# [What to do]
A word-for-word transcription of the records is required.
** Opening Records shown block **
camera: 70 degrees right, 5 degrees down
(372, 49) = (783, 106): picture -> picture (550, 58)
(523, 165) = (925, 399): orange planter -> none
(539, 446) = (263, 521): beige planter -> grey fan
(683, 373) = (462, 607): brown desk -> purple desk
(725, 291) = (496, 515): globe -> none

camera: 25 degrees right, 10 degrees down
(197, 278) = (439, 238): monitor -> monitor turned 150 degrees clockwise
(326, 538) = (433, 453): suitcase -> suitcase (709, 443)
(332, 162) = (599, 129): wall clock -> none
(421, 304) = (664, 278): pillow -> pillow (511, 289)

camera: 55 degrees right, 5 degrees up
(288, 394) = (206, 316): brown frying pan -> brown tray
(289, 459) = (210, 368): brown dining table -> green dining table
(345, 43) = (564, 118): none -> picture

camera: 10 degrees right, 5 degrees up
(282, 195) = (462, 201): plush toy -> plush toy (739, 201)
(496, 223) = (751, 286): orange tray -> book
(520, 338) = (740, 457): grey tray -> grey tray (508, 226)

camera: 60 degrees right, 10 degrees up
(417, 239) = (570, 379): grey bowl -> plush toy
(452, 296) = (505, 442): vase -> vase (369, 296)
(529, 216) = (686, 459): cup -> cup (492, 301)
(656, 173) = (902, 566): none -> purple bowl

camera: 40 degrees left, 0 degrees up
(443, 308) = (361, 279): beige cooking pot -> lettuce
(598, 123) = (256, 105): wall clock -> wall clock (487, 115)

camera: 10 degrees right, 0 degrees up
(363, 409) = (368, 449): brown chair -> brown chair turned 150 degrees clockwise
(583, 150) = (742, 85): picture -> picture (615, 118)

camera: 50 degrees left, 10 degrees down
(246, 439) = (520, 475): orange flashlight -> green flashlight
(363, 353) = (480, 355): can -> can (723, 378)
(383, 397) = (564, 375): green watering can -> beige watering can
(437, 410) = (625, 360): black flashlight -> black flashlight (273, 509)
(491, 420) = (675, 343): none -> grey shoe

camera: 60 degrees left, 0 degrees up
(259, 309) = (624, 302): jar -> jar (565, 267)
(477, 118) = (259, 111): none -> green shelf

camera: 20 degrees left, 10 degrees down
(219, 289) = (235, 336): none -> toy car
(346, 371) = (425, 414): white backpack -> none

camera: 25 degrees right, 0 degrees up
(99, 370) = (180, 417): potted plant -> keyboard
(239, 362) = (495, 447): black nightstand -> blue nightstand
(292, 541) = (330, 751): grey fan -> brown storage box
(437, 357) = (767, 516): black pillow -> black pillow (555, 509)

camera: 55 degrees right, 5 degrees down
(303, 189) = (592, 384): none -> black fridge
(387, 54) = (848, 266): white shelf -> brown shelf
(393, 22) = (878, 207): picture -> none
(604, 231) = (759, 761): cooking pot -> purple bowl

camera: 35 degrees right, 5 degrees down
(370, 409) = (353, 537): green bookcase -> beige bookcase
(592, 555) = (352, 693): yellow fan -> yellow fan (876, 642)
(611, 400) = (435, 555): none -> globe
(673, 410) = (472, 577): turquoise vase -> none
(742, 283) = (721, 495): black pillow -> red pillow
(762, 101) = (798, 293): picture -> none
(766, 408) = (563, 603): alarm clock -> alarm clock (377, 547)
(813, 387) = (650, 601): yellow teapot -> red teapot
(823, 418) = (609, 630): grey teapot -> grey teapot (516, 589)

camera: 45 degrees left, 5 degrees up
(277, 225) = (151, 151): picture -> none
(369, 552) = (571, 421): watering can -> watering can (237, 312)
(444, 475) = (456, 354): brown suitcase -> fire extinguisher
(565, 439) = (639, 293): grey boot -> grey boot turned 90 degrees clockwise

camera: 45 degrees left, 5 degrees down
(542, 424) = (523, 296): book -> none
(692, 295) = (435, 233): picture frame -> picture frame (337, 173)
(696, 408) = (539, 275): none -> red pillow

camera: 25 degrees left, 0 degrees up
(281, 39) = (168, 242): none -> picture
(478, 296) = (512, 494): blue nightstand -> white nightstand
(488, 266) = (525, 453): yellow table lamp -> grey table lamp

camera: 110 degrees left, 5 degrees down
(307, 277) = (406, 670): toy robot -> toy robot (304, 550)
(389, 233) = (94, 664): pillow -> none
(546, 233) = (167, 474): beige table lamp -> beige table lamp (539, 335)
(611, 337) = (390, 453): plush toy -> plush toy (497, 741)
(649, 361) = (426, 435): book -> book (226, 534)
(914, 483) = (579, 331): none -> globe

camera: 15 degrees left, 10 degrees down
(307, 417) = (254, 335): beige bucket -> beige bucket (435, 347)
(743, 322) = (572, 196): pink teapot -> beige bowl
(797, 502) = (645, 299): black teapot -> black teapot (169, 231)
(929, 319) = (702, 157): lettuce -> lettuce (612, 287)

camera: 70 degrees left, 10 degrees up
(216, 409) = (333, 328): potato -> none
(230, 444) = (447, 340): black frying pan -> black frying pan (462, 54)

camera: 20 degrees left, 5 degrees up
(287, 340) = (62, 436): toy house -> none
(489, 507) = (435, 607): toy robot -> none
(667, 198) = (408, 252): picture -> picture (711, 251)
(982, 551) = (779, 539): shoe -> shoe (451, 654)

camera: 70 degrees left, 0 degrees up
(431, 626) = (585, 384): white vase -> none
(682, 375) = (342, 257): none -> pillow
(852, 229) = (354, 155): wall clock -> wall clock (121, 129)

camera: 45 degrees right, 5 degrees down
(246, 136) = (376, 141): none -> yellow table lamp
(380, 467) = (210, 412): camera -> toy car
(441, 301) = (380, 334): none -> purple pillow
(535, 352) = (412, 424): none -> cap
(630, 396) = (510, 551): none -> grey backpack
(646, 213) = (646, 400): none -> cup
** Closing Records shown block **
# [Response area]
camera: 70 degrees right, 5 degrees down
(372, 49) = (783, 106): picture -> picture (550, 58)
(523, 165) = (925, 399): orange planter -> none
(539, 446) = (263, 521): beige planter -> grey fan
(683, 373) = (462, 607): brown desk -> purple desk
(725, 291) = (496, 515): globe -> none

camera: 25 degrees right, 10 degrees down
(197, 278) = (439, 238): monitor -> monitor turned 150 degrees clockwise
(326, 538) = (433, 453): suitcase -> suitcase (709, 443)
(332, 162) = (599, 129): wall clock -> none
(421, 304) = (664, 278): pillow -> pillow (511, 289)

camera: 55 degrees right, 5 degrees up
(288, 394) = (206, 316): brown frying pan -> brown tray
(289, 459) = (210, 368): brown dining table -> green dining table
(345, 43) = (564, 118): none -> picture

camera: 10 degrees right, 5 degrees up
(282, 195) = (462, 201): plush toy -> plush toy (739, 201)
(496, 223) = (751, 286): orange tray -> book
(520, 338) = (740, 457): grey tray -> grey tray (508, 226)

camera: 60 degrees right, 10 degrees up
(417, 239) = (570, 379): grey bowl -> plush toy
(452, 296) = (505, 442): vase -> vase (369, 296)
(529, 216) = (686, 459): cup -> cup (492, 301)
(656, 173) = (902, 566): none -> purple bowl

camera: 40 degrees left, 0 degrees up
(443, 308) = (361, 279): beige cooking pot -> lettuce
(598, 123) = (256, 105): wall clock -> wall clock (487, 115)

camera: 10 degrees right, 0 degrees up
(363, 409) = (368, 449): brown chair -> brown chair turned 150 degrees clockwise
(583, 150) = (742, 85): picture -> picture (615, 118)

camera: 50 degrees left, 10 degrees down
(246, 439) = (520, 475): orange flashlight -> green flashlight
(363, 353) = (480, 355): can -> can (723, 378)
(383, 397) = (564, 375): green watering can -> beige watering can
(437, 410) = (625, 360): black flashlight -> black flashlight (273, 509)
(491, 420) = (675, 343): none -> grey shoe

camera: 60 degrees left, 0 degrees up
(259, 309) = (624, 302): jar -> jar (565, 267)
(477, 118) = (259, 111): none -> green shelf

camera: 20 degrees left, 10 degrees down
(219, 289) = (235, 336): none -> toy car
(346, 371) = (425, 414): white backpack -> none

camera: 25 degrees right, 0 degrees up
(99, 370) = (180, 417): potted plant -> keyboard
(239, 362) = (495, 447): black nightstand -> blue nightstand
(292, 541) = (330, 751): grey fan -> brown storage box
(437, 357) = (767, 516): black pillow -> black pillow (555, 509)

camera: 55 degrees right, 5 degrees down
(303, 189) = (592, 384): none -> black fridge
(387, 54) = (848, 266): white shelf -> brown shelf
(393, 22) = (878, 207): picture -> none
(604, 231) = (759, 761): cooking pot -> purple bowl

camera: 35 degrees right, 5 degrees down
(370, 409) = (353, 537): green bookcase -> beige bookcase
(592, 555) = (352, 693): yellow fan -> yellow fan (876, 642)
(611, 400) = (435, 555): none -> globe
(673, 410) = (472, 577): turquoise vase -> none
(742, 283) = (721, 495): black pillow -> red pillow
(762, 101) = (798, 293): picture -> none
(766, 408) = (563, 603): alarm clock -> alarm clock (377, 547)
(813, 387) = (650, 601): yellow teapot -> red teapot
(823, 418) = (609, 630): grey teapot -> grey teapot (516, 589)

camera: 45 degrees left, 5 degrees up
(277, 225) = (151, 151): picture -> none
(369, 552) = (571, 421): watering can -> watering can (237, 312)
(444, 475) = (456, 354): brown suitcase -> fire extinguisher
(565, 439) = (639, 293): grey boot -> grey boot turned 90 degrees clockwise

camera: 45 degrees left, 5 degrees down
(542, 424) = (523, 296): book -> none
(692, 295) = (435, 233): picture frame -> picture frame (337, 173)
(696, 408) = (539, 275): none -> red pillow

camera: 25 degrees left, 0 degrees up
(281, 39) = (168, 242): none -> picture
(478, 296) = (512, 494): blue nightstand -> white nightstand
(488, 266) = (525, 453): yellow table lamp -> grey table lamp

camera: 110 degrees left, 5 degrees down
(307, 277) = (406, 670): toy robot -> toy robot (304, 550)
(389, 233) = (94, 664): pillow -> none
(546, 233) = (167, 474): beige table lamp -> beige table lamp (539, 335)
(611, 337) = (390, 453): plush toy -> plush toy (497, 741)
(649, 361) = (426, 435): book -> book (226, 534)
(914, 483) = (579, 331): none -> globe

camera: 15 degrees left, 10 degrees down
(307, 417) = (254, 335): beige bucket -> beige bucket (435, 347)
(743, 322) = (572, 196): pink teapot -> beige bowl
(797, 502) = (645, 299): black teapot -> black teapot (169, 231)
(929, 319) = (702, 157): lettuce -> lettuce (612, 287)

camera: 70 degrees left, 10 degrees up
(216, 409) = (333, 328): potato -> none
(230, 444) = (447, 340): black frying pan -> black frying pan (462, 54)

camera: 20 degrees left, 5 degrees up
(287, 340) = (62, 436): toy house -> none
(489, 507) = (435, 607): toy robot -> none
(667, 198) = (408, 252): picture -> picture (711, 251)
(982, 551) = (779, 539): shoe -> shoe (451, 654)

camera: 70 degrees left, 0 degrees up
(431, 626) = (585, 384): white vase -> none
(682, 375) = (342, 257): none -> pillow
(852, 229) = (354, 155): wall clock -> wall clock (121, 129)

camera: 45 degrees right, 5 degrees down
(246, 136) = (376, 141): none -> yellow table lamp
(380, 467) = (210, 412): camera -> toy car
(441, 301) = (380, 334): none -> purple pillow
(535, 352) = (412, 424): none -> cap
(630, 396) = (510, 551): none -> grey backpack
(646, 213) = (646, 400): none -> cup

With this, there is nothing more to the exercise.